■ EXERCISE TASKS:
- A) According to the passage on sedatives, in what year did the Food and Drug Administration approve propofol for sedation in ICU patients receiving mechanical ventilation?
- B) Please summarize the passage on sedatives in two sentences.

■ GIVEN PASSAGE:
=== Begin Enclosure ===

CHOICES OF SEDATIVES

Intermittent sedation is a treatment based on careful nursing assessment, but its use can be subjective or inconsistent. Administering medication on an as-needed basis has been characterized as being reactive rather than proactive.3 In the reactive approach, administration of sedatives is based on a patient's behavior or reaction to existing problems. Changes in staff may contribute to an inconsistent or reactive use of sedation. In order to promote a more proactive approach, a schedule of doses can be established, and additional as-needed doses can be used for breakthrough agitation.


For patients receiving continuous infusions of sedatives, titrating or adjusting the dose according to anticipated responses of the patients to problems or procedures provides critical care nurses a prevention-based focus for care.

Medications and combinations of agents for sedation vary widely. Often benzodiazepines such as midazolam or lorazepam are used.2-8 Some patients receive analgesics and sedatives concomitantly to alleviate pain or agitation.5,6 Because of problems related to dependence, tolerance, and withdrawal, barbiturates are not used for sedation as often as they once were.6 Although opioids are commonly used for pain control and sedation, benzodiazepines are used for anxiety.7


For patients receiving mechanical ventilation, neuromuscular blocking agents may be added for paralytic effects and to promote synchrony with the ventilator.3,5 These sedative options may contribute to risk of untoward effects such as increased agitation, disorientation, excessive sedation, dependence, and tolerance associated with the medication.5,7



PROPOFOL
In 1993, the Food and Drug Administration approved the use of propofol for sedation in patients receiving mechanical ventilation in the ICU.9,10 Initially used as a general anesthetic, propofol is now being used in the ICU when short-term sedation is required. Short-term sedation (from several hours to 5 days) may be necessary to reduce anxiety and agitated movements that can affect hemodynamic stability. Propofol is used to reduce anxiety during short, uncomfortable procedures; reduce restlessness in the initial hours after surgery; decrease agitation in patients with neurological disorders or injury; and promote synchronous breathing in patients receiving mechanical ventilation.10-16

The exact mechanism of action of propofol is unknown. Studies on the action potential and presynaptic release of neurotransmitters show that propofol inhibits calcium influx into smooth muscle tissue, resulting in decreased cardiac contractility and dilation of vascular smooth muscles.12-24 Propofol has no analgesic properties but, when given at a dosage of 5 µg/kg per minute, has amnesic properties.8,16




Pharmacokinetics
Propofol is mixed in a lipid-based diluent. One percent propofol in an oil-in-water emulsion contains 10% soybean oil, 1.2% egg phosphatide, and 2.25% glycerol. After IV administration, propofol is rapidly distributed to tissues because of its high solubility in lipids; redistribution back to the plasma is slow. This high solubility enables propofol to cross the blood-brain barrier easily. Propofol is rapidly distributed from the blood into other highly perfused areas such as heart, lung, and liver.

=== End Enclosure ===

Dataset entries:
=== Begin Enclosure ===

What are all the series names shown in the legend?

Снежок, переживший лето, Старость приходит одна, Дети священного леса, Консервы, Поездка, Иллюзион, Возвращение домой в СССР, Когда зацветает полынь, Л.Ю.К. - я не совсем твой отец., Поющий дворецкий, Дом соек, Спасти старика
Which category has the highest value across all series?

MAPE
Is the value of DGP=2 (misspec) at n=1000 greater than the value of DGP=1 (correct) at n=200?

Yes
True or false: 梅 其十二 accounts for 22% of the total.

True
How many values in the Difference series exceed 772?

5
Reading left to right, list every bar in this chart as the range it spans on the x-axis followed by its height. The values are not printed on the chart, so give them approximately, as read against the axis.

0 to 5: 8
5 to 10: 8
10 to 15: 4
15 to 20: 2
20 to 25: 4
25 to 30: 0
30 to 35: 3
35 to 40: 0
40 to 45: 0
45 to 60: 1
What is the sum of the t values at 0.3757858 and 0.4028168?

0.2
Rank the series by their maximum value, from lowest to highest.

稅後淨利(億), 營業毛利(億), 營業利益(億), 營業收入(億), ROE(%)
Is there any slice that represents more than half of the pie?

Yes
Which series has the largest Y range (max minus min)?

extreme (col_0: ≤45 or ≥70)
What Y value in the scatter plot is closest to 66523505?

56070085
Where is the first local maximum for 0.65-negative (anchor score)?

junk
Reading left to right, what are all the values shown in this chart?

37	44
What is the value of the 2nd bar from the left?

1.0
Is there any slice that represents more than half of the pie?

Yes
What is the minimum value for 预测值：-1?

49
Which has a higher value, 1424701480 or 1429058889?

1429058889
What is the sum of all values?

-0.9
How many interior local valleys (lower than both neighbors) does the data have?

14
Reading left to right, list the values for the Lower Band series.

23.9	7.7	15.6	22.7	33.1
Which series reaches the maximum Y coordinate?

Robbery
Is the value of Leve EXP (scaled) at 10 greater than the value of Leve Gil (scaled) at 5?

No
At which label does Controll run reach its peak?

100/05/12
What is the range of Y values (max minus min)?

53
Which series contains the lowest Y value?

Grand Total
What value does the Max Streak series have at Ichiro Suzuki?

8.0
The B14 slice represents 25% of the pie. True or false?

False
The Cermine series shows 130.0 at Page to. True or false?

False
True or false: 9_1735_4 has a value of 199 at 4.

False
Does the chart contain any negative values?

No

=== End Enclosure ===

■ RESPONSES:
- A) 1993

- B) As-needed sedation can be reactive and inconsistent, so scheduled doses with extra doses for breakthrough agitation, or titration of continuous infusions in anticipation of patient responses, give a more proactive approach, and agents in use include benzodiazepines, opioids, and, for mechanically ventilated patients, neuromuscular blocking agents. Propofol, approved in 1993 for sedation of mechanically ventilated ICU patients, is used when short-term sedation is required, has no analgesic properties but is amnesic at 5 µg/kg per minute, and is rapidly distributed to tissues because of its high lipid solubility.